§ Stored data

· · · ·

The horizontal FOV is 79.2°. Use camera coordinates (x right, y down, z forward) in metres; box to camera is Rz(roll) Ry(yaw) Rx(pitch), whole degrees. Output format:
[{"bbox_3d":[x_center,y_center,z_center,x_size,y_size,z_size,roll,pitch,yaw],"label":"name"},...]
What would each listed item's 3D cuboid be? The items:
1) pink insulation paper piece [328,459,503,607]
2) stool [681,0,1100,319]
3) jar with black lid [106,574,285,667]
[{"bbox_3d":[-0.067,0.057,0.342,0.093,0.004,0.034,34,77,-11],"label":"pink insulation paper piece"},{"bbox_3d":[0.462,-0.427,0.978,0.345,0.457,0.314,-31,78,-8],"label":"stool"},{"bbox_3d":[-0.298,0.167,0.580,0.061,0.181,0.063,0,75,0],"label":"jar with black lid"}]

· · · ·

§ Goal of the exercise
Nothing but the lines from the one containing "What would each" through the last line of the data above should be given again, each exactly as it stands.

§ Exercise solution
What would each listed item's 3D cuboid be? The items:
1) pink insulation paper piece [328,459,503,607]
2) stool [681,0,1100,319]
3) jar with black lid [106,574,285,667]
[{"bbox_3d":[-0.067,0.057,0.342,0.093,0.004,0.034,34,77,-11],"label":"pink insulation paper piece"},{"bbox_3d":[0.462,-0.427,0.978,0.345,0.457,0.314,-31,78,-8],"label":"stool"},{"bbox_3d":[-0.298,0.167,0.580,0.061,0.181,0.063,0,75,0],"label":"jar with black lid"}]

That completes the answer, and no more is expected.